Father Of Navalny Associate Gets Three-Year Suspended Sentence

A Russian court has handed a three-year suspended sentence to Yury Zhdanov, the father of Ivan Zhdanov, a close associate of jailed opposition politician Aleksei Navalny, in a corruption case critics say is politically motivated.

Zhdanov, who spent several months in pretrial detention, was released from custody after sentencing, his lawyer, Vladimir Voronin, announced on Twitter on December 19.

Prosecutors had asked for Zhdanov, 67, to be sentenced to three years in jail on charges of fraud and forgery.
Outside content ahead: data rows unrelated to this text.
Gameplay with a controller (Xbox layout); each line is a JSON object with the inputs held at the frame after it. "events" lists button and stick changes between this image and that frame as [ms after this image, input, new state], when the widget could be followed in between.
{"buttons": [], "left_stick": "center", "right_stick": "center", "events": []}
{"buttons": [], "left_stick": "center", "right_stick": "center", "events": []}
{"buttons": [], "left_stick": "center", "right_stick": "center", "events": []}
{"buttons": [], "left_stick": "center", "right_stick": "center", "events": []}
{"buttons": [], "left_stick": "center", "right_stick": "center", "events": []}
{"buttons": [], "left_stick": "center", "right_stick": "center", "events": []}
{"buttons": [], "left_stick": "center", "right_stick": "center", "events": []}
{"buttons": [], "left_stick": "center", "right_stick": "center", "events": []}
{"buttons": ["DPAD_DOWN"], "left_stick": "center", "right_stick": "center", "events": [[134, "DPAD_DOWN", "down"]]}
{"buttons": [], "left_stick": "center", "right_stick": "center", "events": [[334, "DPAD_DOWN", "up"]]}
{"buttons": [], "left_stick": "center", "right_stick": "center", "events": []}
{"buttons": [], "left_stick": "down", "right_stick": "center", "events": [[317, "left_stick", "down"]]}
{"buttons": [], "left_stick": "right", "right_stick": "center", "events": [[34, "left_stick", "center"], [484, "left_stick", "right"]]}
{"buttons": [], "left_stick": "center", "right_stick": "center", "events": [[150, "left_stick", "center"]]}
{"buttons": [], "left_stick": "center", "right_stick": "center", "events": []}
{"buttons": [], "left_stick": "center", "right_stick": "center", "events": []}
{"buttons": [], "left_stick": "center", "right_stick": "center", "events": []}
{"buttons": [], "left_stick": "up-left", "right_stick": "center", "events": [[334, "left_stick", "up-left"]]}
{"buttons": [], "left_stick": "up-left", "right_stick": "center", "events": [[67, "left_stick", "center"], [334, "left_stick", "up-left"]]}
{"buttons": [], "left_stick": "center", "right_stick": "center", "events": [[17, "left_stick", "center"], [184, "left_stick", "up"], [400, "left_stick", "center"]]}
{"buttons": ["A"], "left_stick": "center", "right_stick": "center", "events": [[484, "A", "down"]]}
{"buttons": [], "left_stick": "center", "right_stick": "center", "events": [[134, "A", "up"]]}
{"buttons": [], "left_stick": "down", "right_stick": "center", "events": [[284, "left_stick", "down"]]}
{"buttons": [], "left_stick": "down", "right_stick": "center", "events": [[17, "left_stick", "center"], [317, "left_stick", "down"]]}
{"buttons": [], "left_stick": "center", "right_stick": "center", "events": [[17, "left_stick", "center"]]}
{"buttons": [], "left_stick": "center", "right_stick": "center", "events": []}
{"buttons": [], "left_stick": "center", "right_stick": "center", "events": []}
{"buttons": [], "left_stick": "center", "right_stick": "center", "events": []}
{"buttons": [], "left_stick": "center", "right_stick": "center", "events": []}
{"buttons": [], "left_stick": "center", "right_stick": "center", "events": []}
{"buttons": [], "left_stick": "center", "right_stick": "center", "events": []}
Zhdanov rejected the charges.

Zhdanov was arrested in late March and went on trial in Russia's Arctic city of Naryan-Mar in October.

Ivan Zhdanov, the former chief of Navalny’s Anti-Corruption Foundation (FBK), has accused Russia's presidential administration of trying to pressure him by arresting his father.

Yury Zhdanov is accused of recommending that a remote town’s administration, where he worked as an official before his retirement last year, provide a local woman with a subsidized apartment, though it later turned out that the woman's family had previously received housing allocations.

The apartment was later returned to municipal ownership in accordance with a court decision and no one among those who made the decision was held responsible.

Navalny's FBK was known for publishing investigative reports about corruption among Russia's top officials, including President Vladimir Putin.

Earlier this year, the FBK and other groups associated with Navalny were labeled as extremist and banned in Russia.